Biden would also announce Sanders would be a member of his cabinet. In the version of the Democratic Dream by New York Times opinion columnist Thomas Friedman, Sanders might be Treasury Secretary.
Team of Rivals
Friedman suggested that Biden (actually, he said “the nominee” because Biden was not then the front-runner) should announce his entire cabinet and his vice president immediately, drawing them from his opponents—a team of rivals. Biden has said he will choose a woman for vice president, and some say she should be a black woman.
If Biden takes Friedman’s advice, it will multiply the power of his surrogates on the campaign trail.
One can imagine Pete Buttigieg campaigning vigorously for Biden in some part of the country, and part of his stump speech is “If you vote for Joe Biden for president, you will be getting me as Director of Homeland Security and Elizabeth Warren as Secretary of State. You are voting for an entire team.”
This unity is something desired by Democrats, except perhaps for some bitter Sanders supporters who have vowed to sit out the race if Sanders is not the nominee. That does not necessarily spell defeat, as President Harry Truman found in 1948 when he faced two splinter candidates, Henry Wallace on the left and Strom Thurmond speaking for southern segregationists.

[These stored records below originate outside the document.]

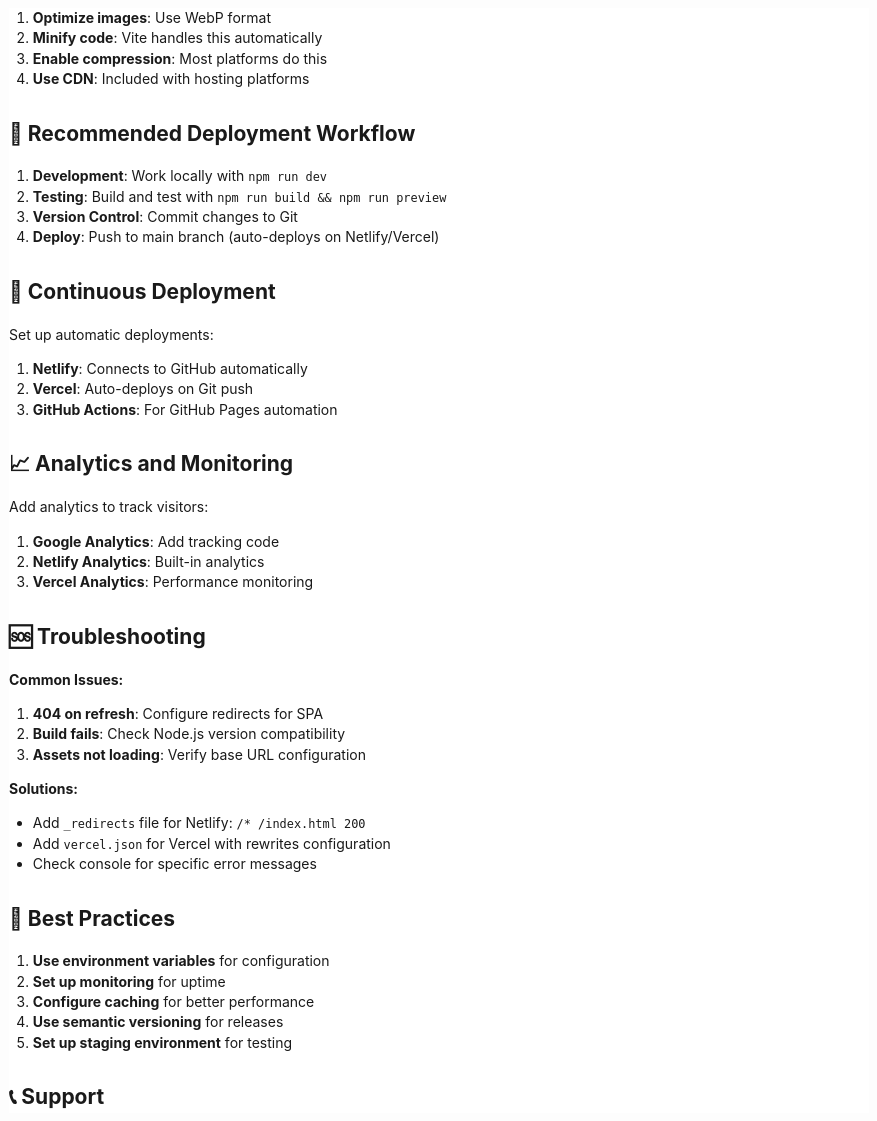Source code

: 1. **Optimize images**: Use WebP format
2. **Minify code**: Vite handles this automatically
3. **Enable compression**: Most platforms do this
4. **Use CDN**: Included with hosting platforms

## 🚀 Recommended Deployment Workflow

1. **Development**: Work locally with `npm run dev`
2. **Testing**: Build and test with `npm run build && npm run preview`
3. **Version Control**: Commit changes to Git
4. **Deploy**: Push to main branch (auto-deploys on Netlify/Vercel)

## 🔄 Continuous Deployment

Set up automatic deployments:

1. **Netlify**: Connects to GitHub automatically
2. **Vercel**: Auto-deploys on Git push
3. **GitHub Actions**: For GitHub Pages automation

## 📈 Analytics and Monitoring

Add analytics to track visitors:

1. **Google Analytics**: Add tracking code
2. **Netlify Analytics**: Built-in analytics
3. **Vercel Analytics**: Performance monitoring

## 🆘 Troubleshooting

**Common Issues:**

1. **404 on refresh**: Configure redirects for SPA
2. **Build fails**: Check Node.js version compatibility
3. **Assets not loading**: Verify base URL configuration

**Solutions:**

- Add `_redirects` file for Netlify: `/* /index.html 200`
- Add `vercel.json` for Vercel with rewrites configuration
- Check console for specific error messages

## 🎯 Best Practices

1. **Use environment variables** for configuration
2. **Set up monitoring** for uptime
3. **Configure caching** for better performance
4. **Use semantic versioning** for releases
5. **Set up staging environment** for testing

## 📞 Support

Usually, the Truman surprise is trotted out by candidates who are in trouble, but in this case, that is not necessarily true and the key job of the Democrats will be to turn out Independents and Democrats at the polls in November.
The question now is how to do that. It starts by Democrats joining together.
David Lawsky covered presidential elections through the year 2000 and was the delegate counter for UPI in 1984, when his count was preferred by most news organizations. Lawsky also worked for two decades as a journalist for Reuters in Washington, Brussels, and San Francisco.